According to Mr. McNamara, between complete strangers, the only thing that can explain common dreaming is that they must be in exactly the same brain condition to produce the same cognitive content.
However, this seems unlikely, even in identical twins. He proposes another explanation, which he admits is still unconvincing: that dreams are not simply the product of the brain that records and processes information while we sleep.
Dreams are probably the product of the interactive cultural world of people, they float in that "cultural morphological space", and are waiting to manifest on individual consciousness.
Dr. McNamara's second interpretation seems to have similarities with a theory of a psychologist nearly two centuries ago: Carl Jung's "collective unconscious" theory.
Decoding the "common dream" through the "collective unconscious"
Carl Jung (1875-1961).
Carl Jung, a Swiss psychiatrist and psychologist, was a student of the father of psychoanalysis - Sigmund Freud and was also one of the pioneers who laid the foundation for this field of research.
He suggested that dreams are the mind's attempt to communicate with individuals, and that when two different people dream the same dream, they are drawing data from a common source, called the "collective unconscious".
The "collective unconscious" is a concept that makes Carl Jung go against the views of Sigmund Freud, when he thinks that the "unconscious" is not made up of individual experiences.
According to Jung, the "collective unconscious", sometimes called the "objective subconscious", is the deepest part of the human subconscious, built up from collective experiences: Ancestral experience. passed on to offspring through genetic material (genes).

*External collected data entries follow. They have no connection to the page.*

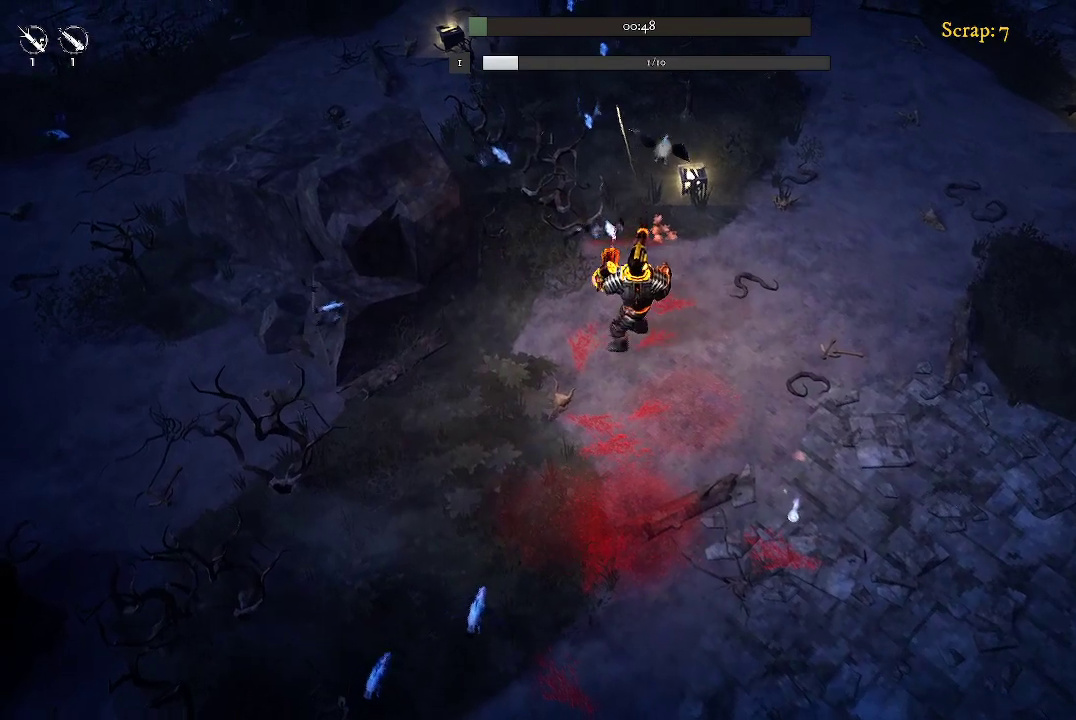
{"buttons": [], "left_stick": "right", "right_stick": "center", "events": [[133, "left_stick", "down-right"], [433, "left_stick", "right"]]}
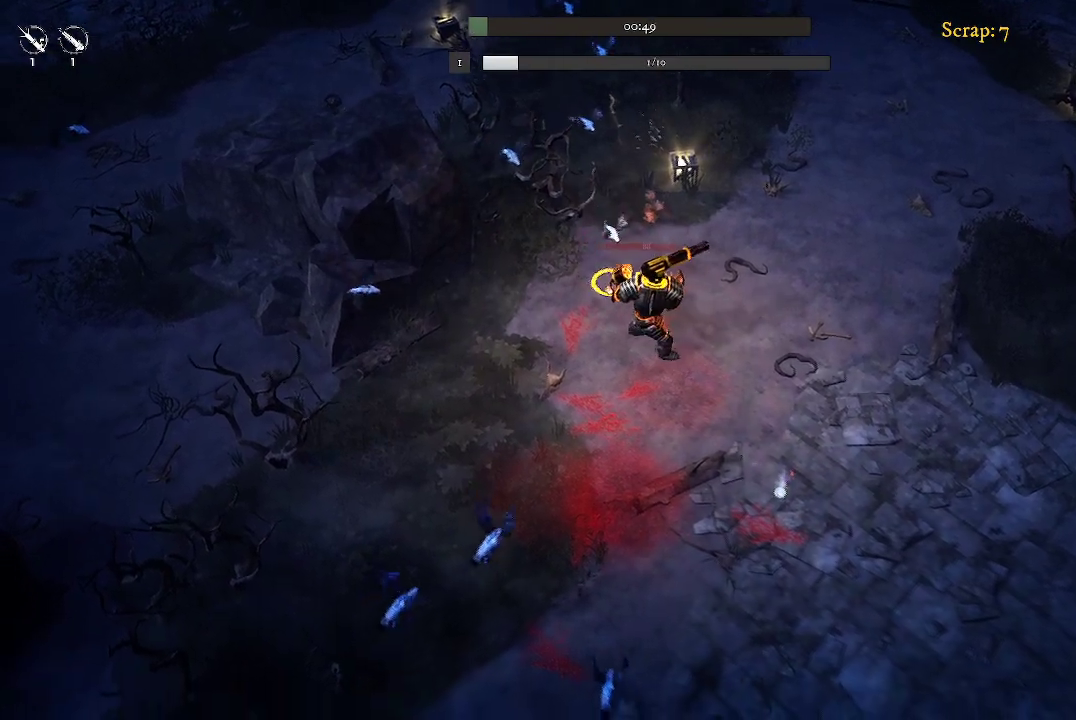
{"buttons": [], "left_stick": "up-right", "right_stick": "center", "events": [[33, "left_stick", "up-right"]]}
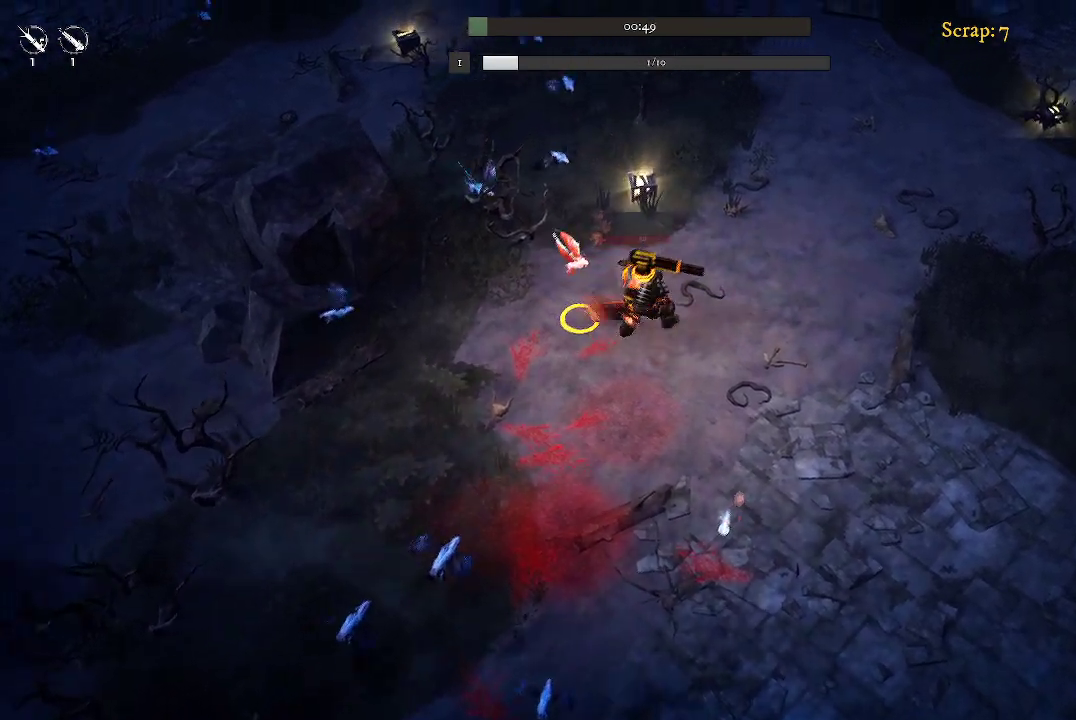
{"buttons": [], "left_stick": "up", "right_stick": "center", "events": [[467, "left_stick", "up"]]}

As described by Carl Jung, the "collective unconscious" is made up of instincts and archetypes – these in the form of stub images or symbols, which can overlap and combine with each other, and are suppressed by perception. Some of the archetypes that Jung proposed include the mother, birth, death, rebirth, etc.
Among them, the "mother" archetype is the most important, which can be in the form of the Virgin Mary, the motherland, the forest, the sea.

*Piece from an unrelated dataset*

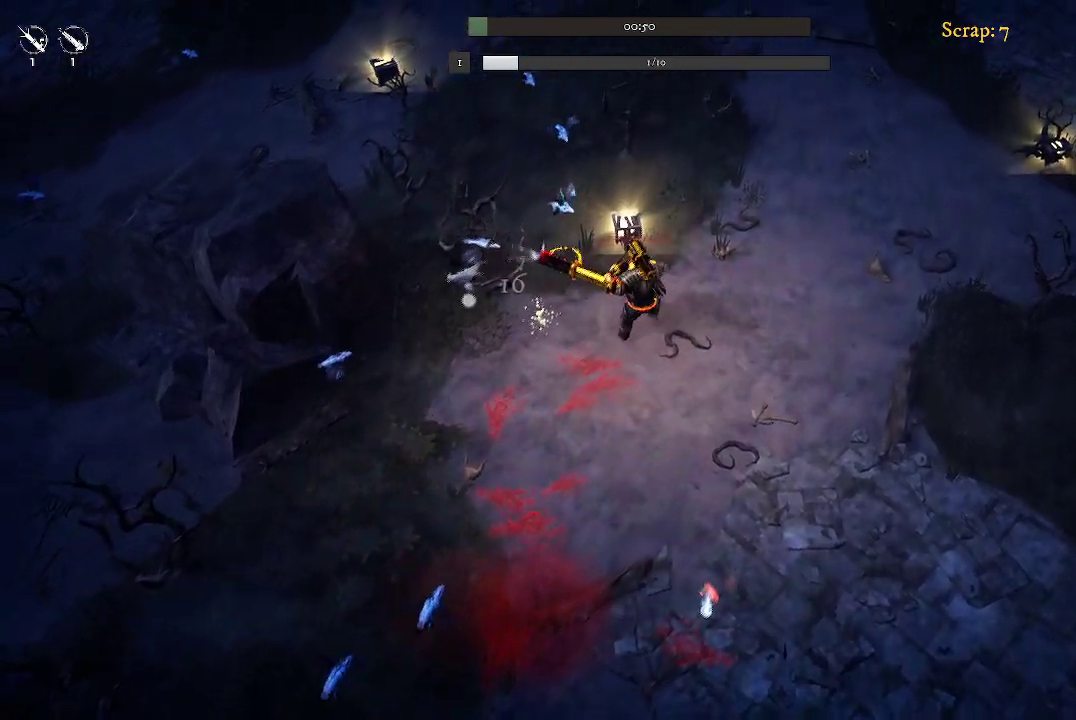
{"buttons": [], "left_stick": "up-right", "right_stick": "center", "events": [[267, "left_stick", "up-right"]]}
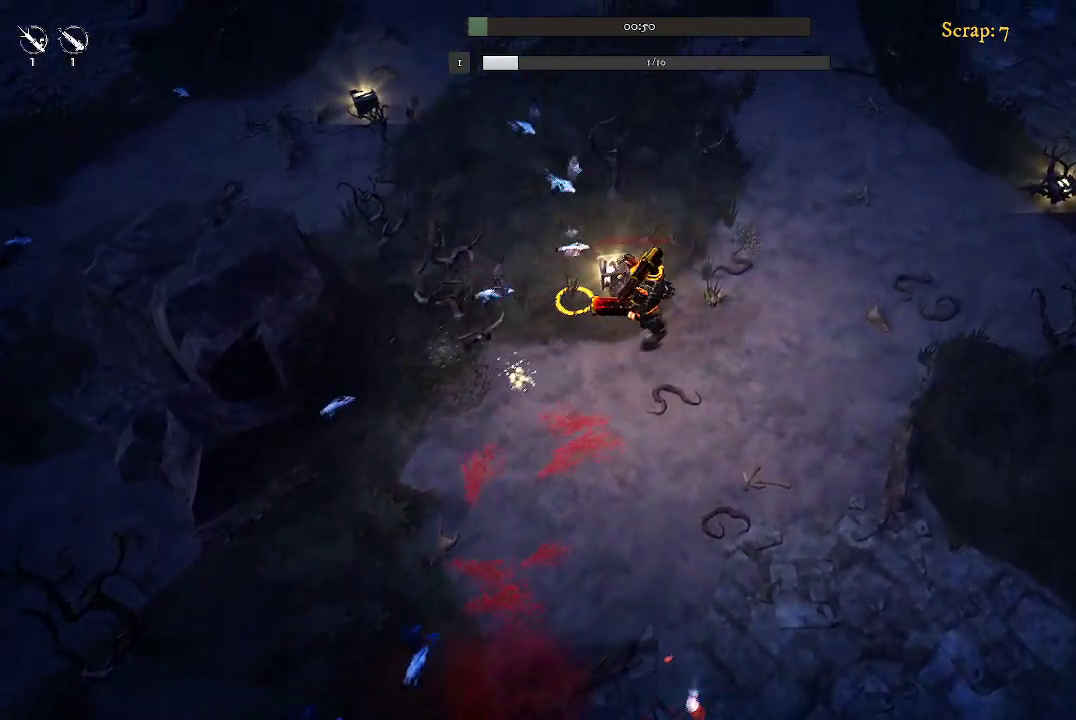
{"buttons": [], "left_stick": "center", "right_stick": "center", "events": [[200, "left_stick", "up"], [300, "left_stick", "up-left"], [467, "left_stick", "center"]]}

Thanks to the concept of the "collective unconscious", the similarity and universality of human behaviors or behavioral orientations, such as innate fears, fairness or rationality, are easily resolved. Preferably inherited traits. People who share the same dream, perhaps because they share these primitive, most basic archetypes.
Carl Jung believes that dreams are places that give us insight into the "collective unconscious". He suggested that symbolic objects and symbols have a universal meaning in dreams, since they represent archetypes.
In other words, the same symbols in a dream have the same meaning, even though they are different people.
He also believes that dreams are a way to compensate for the suppressed parts of the mind in everyday life. This lays the scientific foundation for the study of dreams, as a tool for research, analysis and treatment of psychological conditions or phobias.
Even so, the "collective unconscious" theory has also faced controversy and criticism as a "pseudoscientific" theory, because it is difficult to prove with data or pictures that archetypal symbols inherited and available when a person is born.
Thousands of people are reported to have had the same dream as the other: Maybe you are 'participating' too
Going back to the case of Mária and Endre, if Carl Jung's reasoning is correct, then Mária and Endre's dream about a pair of deer in a snow-capped forest is a beautiful symbol for two lonely and one-to-one souls, longing for Thirsty for love, accidentally and fortunately found each other in real life.
At least, moviegoers in many countries around the world can use the metaphorical symbols of their dreams to decipher the poetic film, despite the lack of scientific evidence.
And who knows, each of us has or will "dream together" with someone – if Carl Jung's theory is universal?